REQUIRED ACTION A => Can you echo the records from their very first line through the line containing "Reading right to", with both ends included?

───── PASSAGE PROVIDED

On Nov 16, 2008, at 12:31 AM, Aaron DeVore wrote:

> Doesn't that give the overhead of a tuple? I would check this myself
> but I don't have access to a Cython-enabled computer at the moment. :(

Yes, it does, but it is relatively cheap. Much cheaper than the  
overhead of a dictionary lookup for instance. And also much less  
painful then manually reference counting using PyDict_Next.

> On Sat, Nov 15, 2008 at 11:40 PM, Robert Bradshaw
> <[EMAIL PROTECTED]> wrote:
>> On Nov 15, 2008, at 11:28 PM, Aaron DeVore wrote:
>>
>>> So would this be better?
>>>
>>> for k in d:
>>>     v = d[k]
>>>     # Do stuff with k and v
>>
>> No, the
>>
>> for k, v in d.items():
>>     ...
>>
>> is best.

──────────
───── EXTRACTED ENTRIES

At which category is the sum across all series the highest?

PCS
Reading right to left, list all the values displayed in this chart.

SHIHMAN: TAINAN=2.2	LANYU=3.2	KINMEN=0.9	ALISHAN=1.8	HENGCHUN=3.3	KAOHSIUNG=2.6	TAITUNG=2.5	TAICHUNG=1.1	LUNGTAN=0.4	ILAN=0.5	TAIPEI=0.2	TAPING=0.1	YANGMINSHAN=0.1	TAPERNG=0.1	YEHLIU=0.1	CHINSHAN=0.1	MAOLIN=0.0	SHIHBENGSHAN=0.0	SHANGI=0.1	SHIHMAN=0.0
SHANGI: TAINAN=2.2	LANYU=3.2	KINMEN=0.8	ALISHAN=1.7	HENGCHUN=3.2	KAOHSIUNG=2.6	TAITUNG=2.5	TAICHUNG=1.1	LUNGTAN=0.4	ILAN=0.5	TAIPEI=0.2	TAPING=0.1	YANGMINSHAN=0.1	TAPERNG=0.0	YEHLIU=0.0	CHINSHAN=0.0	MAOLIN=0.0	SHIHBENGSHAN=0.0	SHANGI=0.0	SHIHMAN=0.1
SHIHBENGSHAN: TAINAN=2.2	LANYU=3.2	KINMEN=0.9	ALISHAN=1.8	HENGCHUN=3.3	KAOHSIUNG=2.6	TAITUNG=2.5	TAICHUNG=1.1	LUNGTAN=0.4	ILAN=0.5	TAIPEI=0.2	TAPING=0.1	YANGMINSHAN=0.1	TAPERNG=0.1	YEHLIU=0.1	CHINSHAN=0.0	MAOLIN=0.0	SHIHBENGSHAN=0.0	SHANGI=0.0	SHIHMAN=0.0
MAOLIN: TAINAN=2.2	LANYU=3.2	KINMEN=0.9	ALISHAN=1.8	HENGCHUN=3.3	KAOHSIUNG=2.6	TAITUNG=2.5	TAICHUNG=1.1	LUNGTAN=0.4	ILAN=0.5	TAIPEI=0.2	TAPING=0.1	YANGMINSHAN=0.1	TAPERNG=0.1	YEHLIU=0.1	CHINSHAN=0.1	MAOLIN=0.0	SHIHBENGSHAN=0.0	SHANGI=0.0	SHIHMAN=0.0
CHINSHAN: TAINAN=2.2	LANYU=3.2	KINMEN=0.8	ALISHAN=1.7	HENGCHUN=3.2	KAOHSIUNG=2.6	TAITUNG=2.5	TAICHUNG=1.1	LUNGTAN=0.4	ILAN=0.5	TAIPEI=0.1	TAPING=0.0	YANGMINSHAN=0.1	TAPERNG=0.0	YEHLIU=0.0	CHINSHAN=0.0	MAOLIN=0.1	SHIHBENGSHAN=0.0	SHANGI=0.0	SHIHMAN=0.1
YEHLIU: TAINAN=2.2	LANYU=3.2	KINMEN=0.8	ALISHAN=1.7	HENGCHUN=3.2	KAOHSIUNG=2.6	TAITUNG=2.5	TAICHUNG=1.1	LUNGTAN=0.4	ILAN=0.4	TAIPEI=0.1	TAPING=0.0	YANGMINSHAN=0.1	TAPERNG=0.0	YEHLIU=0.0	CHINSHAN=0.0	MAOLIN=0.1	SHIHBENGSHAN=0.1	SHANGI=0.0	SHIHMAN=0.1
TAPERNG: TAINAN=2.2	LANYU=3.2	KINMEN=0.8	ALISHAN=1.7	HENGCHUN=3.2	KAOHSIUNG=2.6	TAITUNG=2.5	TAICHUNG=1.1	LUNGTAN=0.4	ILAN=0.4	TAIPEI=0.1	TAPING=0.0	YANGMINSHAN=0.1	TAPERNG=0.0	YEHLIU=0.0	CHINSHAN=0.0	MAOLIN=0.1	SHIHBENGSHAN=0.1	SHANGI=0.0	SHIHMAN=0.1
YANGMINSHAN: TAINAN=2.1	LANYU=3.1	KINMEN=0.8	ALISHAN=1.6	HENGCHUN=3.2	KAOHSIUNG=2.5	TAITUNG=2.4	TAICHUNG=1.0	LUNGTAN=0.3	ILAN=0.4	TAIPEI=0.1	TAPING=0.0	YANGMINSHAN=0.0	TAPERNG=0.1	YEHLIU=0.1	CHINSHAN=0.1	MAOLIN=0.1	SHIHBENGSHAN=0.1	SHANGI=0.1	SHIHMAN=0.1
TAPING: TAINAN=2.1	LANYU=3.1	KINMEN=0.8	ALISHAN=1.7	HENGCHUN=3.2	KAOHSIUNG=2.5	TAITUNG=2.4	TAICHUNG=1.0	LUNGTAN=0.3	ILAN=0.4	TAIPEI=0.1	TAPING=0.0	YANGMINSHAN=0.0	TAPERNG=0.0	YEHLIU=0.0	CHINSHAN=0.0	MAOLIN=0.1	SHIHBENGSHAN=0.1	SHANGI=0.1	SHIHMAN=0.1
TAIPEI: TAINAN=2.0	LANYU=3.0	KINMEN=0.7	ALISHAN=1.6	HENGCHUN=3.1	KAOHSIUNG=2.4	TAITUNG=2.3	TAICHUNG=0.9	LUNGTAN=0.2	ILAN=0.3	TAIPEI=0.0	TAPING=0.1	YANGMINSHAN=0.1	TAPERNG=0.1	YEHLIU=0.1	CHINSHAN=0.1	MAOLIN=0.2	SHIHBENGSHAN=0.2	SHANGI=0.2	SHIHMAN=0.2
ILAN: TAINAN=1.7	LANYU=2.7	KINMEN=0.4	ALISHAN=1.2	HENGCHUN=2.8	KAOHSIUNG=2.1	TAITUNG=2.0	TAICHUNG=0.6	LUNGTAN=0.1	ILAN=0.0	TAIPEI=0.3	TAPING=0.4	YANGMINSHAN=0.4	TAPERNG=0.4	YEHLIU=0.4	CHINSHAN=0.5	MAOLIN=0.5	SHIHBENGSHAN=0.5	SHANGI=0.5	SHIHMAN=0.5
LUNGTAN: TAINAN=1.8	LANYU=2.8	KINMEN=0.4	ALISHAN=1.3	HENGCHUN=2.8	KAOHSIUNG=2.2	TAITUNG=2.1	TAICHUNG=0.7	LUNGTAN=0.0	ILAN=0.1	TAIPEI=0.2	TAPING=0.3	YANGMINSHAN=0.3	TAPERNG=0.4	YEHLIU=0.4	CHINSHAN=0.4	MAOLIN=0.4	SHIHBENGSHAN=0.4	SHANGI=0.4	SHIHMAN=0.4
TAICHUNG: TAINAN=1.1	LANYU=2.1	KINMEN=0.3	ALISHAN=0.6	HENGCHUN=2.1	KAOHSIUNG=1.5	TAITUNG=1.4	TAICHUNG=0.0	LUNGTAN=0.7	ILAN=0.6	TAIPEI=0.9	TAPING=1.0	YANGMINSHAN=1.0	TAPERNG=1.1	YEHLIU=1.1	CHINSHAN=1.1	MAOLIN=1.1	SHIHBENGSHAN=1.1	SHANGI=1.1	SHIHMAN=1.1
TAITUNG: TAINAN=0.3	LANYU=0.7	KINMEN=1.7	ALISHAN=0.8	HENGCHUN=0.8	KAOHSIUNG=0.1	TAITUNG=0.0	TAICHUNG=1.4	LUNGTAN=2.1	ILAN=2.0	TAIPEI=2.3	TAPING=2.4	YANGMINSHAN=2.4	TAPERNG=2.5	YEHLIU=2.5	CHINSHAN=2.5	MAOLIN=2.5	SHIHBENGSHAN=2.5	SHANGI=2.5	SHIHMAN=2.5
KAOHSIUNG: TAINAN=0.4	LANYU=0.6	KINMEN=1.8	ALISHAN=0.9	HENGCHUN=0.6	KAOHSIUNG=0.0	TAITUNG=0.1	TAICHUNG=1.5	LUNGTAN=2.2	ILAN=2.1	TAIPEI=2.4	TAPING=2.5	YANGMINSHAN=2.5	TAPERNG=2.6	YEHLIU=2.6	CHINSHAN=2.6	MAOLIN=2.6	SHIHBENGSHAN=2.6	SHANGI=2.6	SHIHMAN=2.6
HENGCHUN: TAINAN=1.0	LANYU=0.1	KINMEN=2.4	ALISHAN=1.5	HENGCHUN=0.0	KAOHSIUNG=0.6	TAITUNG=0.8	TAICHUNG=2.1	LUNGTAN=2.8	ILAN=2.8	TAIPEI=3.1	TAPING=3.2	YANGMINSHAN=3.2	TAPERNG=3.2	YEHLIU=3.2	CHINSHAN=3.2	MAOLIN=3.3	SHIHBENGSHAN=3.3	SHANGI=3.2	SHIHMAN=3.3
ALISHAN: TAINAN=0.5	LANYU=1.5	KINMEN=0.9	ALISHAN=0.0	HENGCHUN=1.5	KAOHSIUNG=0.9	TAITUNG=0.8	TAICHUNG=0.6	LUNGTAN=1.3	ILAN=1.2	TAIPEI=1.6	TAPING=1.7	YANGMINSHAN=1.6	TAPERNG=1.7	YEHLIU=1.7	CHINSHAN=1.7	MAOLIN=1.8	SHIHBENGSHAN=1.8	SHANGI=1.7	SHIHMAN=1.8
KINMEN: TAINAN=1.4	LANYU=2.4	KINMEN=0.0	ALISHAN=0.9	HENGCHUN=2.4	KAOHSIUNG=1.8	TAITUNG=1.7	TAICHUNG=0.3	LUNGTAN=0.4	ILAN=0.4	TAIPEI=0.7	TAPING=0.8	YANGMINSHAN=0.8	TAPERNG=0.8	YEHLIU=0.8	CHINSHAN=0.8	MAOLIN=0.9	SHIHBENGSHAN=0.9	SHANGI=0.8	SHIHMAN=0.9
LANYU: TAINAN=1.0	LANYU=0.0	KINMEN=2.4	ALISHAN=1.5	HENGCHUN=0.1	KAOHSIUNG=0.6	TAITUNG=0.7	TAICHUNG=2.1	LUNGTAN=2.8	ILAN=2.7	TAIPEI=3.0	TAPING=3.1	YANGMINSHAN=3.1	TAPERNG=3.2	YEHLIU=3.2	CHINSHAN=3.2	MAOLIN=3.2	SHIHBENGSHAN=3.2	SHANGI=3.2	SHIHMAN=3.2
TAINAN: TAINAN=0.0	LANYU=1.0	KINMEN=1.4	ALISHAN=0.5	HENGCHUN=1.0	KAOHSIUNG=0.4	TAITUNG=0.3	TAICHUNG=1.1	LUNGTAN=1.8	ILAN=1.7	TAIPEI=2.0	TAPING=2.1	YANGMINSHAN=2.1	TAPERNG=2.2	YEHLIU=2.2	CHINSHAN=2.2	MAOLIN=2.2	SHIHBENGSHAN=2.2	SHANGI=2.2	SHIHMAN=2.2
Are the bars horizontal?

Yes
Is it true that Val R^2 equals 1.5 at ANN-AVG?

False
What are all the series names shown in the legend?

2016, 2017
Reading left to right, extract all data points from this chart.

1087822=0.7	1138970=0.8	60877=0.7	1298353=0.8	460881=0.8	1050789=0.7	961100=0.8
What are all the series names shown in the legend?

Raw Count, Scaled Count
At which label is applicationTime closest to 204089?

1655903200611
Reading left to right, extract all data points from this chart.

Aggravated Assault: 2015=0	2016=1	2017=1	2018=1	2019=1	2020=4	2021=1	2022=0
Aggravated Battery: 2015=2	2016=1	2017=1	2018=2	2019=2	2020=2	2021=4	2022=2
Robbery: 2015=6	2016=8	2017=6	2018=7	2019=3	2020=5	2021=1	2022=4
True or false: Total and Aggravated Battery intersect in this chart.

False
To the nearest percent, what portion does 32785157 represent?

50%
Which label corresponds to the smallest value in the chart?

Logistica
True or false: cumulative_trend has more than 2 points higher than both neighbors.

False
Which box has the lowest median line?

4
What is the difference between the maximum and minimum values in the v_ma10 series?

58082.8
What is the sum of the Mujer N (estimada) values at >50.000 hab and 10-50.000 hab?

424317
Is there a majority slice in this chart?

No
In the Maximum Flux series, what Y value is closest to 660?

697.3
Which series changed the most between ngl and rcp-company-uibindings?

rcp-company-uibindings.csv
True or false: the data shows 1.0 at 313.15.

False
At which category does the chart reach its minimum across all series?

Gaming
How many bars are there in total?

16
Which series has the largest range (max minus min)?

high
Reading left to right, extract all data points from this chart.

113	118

──────────

REQUIRED ACTION B => Could you duplicate the whole email exchange about looping over dictionary items, keeping every line and character unchanged?

ANSWER SECTION A =>
At which category is the sum across all series the highest?

PCS
Reading right to left, list all the values displayed in this chart.

ANSWER SECTION B =>
On Nov 16, 2008, at 12:31 AM, Aaron DeVore wrote:

> Doesn't that give the overhead of a tuple? I would check this myself
> but I don't have access to a Cython-enabled computer at the moment. :(

Yes, it does, but it is relatively cheap. Much cheaper than the  
overhead of a dictionary lookup for instance. And also much less  
painful then manually reference counting using PyDict_Next.

> On Sat, Nov 15, 2008 at 11:40 PM, Robert Bradshaw
> <[EMAIL PROTECTED]> wrote:
>> On Nov 15, 2008, at 11:28 PM, Aaron DeVore wrote:
>>
>>> So would this be better?
>>>
>>> for k in d:
>>>     v = d[k]
>>>     # Do stuff with k and v
>>
>> No, the
>>
>> for k, v in d.items():
>>     ...
>>
>> is best.